Supplied passage →
--------------------------------

Yet Cooper can get away with this because of his great charisma and, especially, his self-awareness - "School's...out...for...summer/School's...out...for...ever" wouldn't work from someone who didn't know what he was doing in being so dopey and so eternally sly.




Alien Ant Farm - "Smooth Criminal"
In an alternate universe, ANThology is a track-for-track punk cover of Michael Jackson's Bad. I mean, why the hell not? It's not like Alien Ant Farm was going out on a limb here. It wasn't, say, like covering an obscure Leonard Cohen or Bernie Taupin composition. This was some of the lowest-hanging fruit from the goddamn King of Pop.

So AAF is forever in that dubious pantheon of artists famous primarily for performing someone else's high profile hit. They also presaged the process of "Lambertizing" a song, a technique made famous by American Idol runner-up Adam Lambert and consisting of taking a popular song that worked just fine and making it all hardcore and screeching and craaaazy! Because we can.



This video is a more loving tribute to Michael than his overproduced public funeral.


Allister - "Fraggle Rock"

--------------------------------

Raw data →
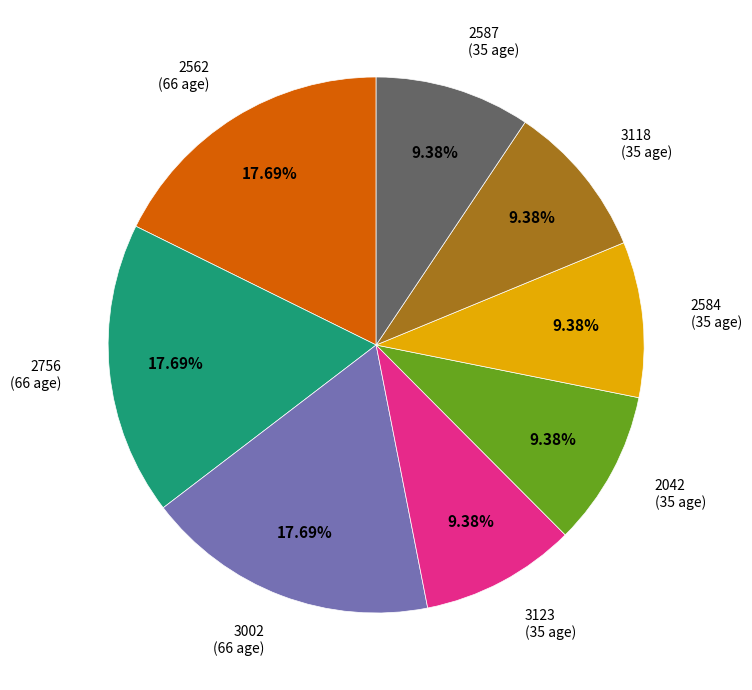

Is there any slice that represents more than half of the pie?

No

--------------------------------

Task to carry out → Copy out the whole music commentary above, word for word.

Your response →
Yet Cooper can get away with this because of his great charisma and, especially, his self-awareness - "School's...out...for...summer/School's...out...for...ever" wouldn't work from someone who didn't know what he was doing in being so dopey and so eternally sly.




Alien Ant Farm - "Smooth Criminal"
In an alternate universe, ANThology is a track-for-track punk cover of Michael Jackson's Bad. I mean, why the hell not? It's not like Alien Ant Farm was going out on a limb here. It wasn't, say, like covering an obscure Leonard Cohen or Bernie Taupin composition. This was some of the lowest-hanging fruit from the goddamn King of Pop.

So AAF is forever in that dubious pantheon of artists famous primarily for performing someone else's high profile hit. They also presaged the process of "Lambertizing" a song, a technique made famous by American Idol runner-up Adam Lambert and consisting of taking a popular song that worked just fine and making it all hardcore and screeching and craaaazy! Because we can.



This video is a more loving tribute to Michael than his overproduced public funeral.


Allister - "Fraggle Rock"